> **Required task**
Turn the lines of the listing below into a numbered list, beginning with the line that contains "order: Lamiales" and continuing through the end of the listing, leaving out any blank lines.

> **Material**

————————

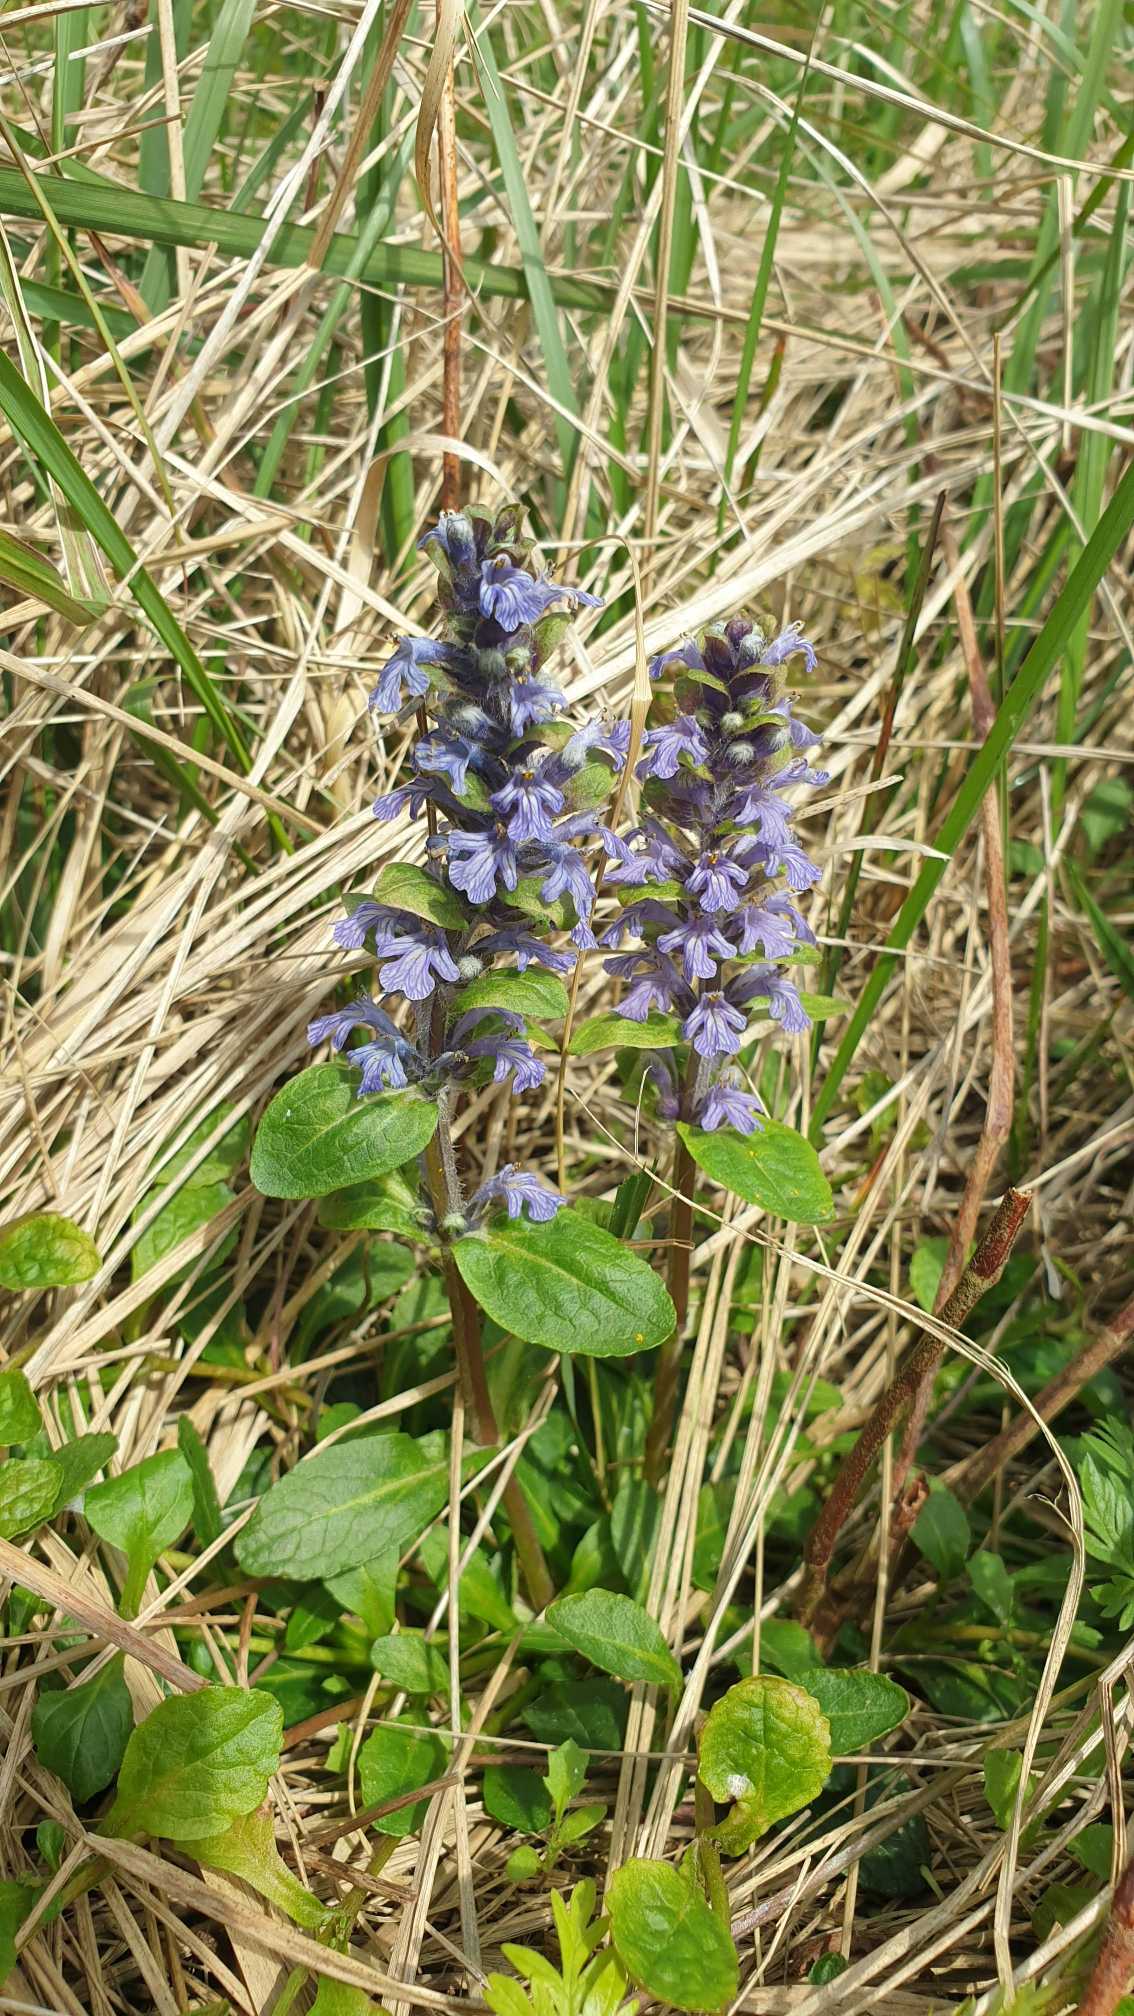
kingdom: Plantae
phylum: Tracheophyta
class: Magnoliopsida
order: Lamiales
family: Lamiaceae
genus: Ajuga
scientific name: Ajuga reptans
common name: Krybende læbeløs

————————

> **Exercise response**
1. order: Lamiales
2. family: Lamiaceae
3. genus: Ajuga
4. scientific name: Ajuga reptans
5. common name: Krybende læbeløs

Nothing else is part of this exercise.